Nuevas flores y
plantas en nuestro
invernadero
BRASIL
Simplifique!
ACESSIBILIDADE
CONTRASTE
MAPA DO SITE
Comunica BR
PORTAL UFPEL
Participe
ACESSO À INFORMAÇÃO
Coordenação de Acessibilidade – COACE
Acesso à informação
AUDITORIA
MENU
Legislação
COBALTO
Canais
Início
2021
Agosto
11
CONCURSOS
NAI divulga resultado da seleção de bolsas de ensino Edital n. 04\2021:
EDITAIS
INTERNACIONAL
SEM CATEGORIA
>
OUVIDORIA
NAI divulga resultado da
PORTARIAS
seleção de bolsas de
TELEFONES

■ ■ ■ ■ ■ ■ ■

## Task
Count the lines in the items above that contain the word "resultado", and give only that number.

## Task answer
2